**PROBLEM DESCRIPTION:**
Reproduce every line of the material below word for word, leaving out the pictures.

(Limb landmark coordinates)
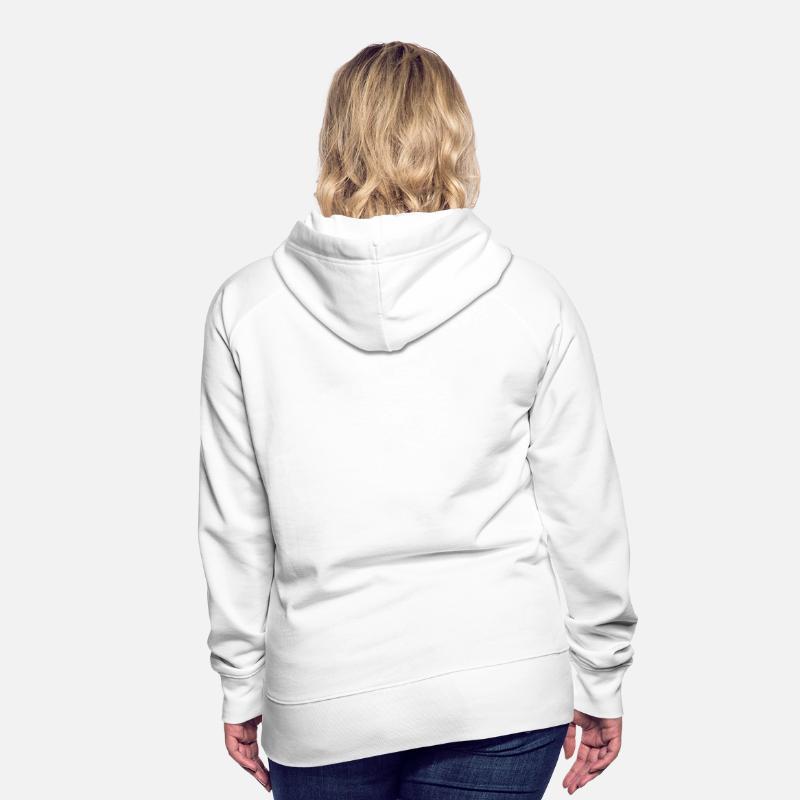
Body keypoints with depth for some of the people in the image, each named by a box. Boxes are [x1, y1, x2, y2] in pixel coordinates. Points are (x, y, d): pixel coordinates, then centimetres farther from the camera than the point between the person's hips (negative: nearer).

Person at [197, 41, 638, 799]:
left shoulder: (245, 306, -4)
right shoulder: (533, 301, -6)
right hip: (503, 689, 0)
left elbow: (234, 527, 1)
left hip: (321, 699, 1)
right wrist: (599, 681, 11)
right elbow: (583, 514, -1)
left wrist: (242, 686, 12)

**OUTPUT OF THE EXERCISE:**
Body keypoints with depth for some of the people in the image, each named by a box. Boxes are [x1, y1, x2, y2] in pixel coordinates. Points are (x, y, d): pixel coordinates, then centimetres farther from the camera than the point between the person's hips (negative: nearer).

Person at [197, 41, 638, 799]:
left shoulder: (245, 306, -4)
right shoulder: (533, 301, -6)
right hip: (503, 689, 0)
left elbow: (234, 527, 1)
left hip: (321, 699, 1)
right wrist: (599, 681, 11)
right elbow: (583, 514, -1)
left wrist: (242, 686, 12)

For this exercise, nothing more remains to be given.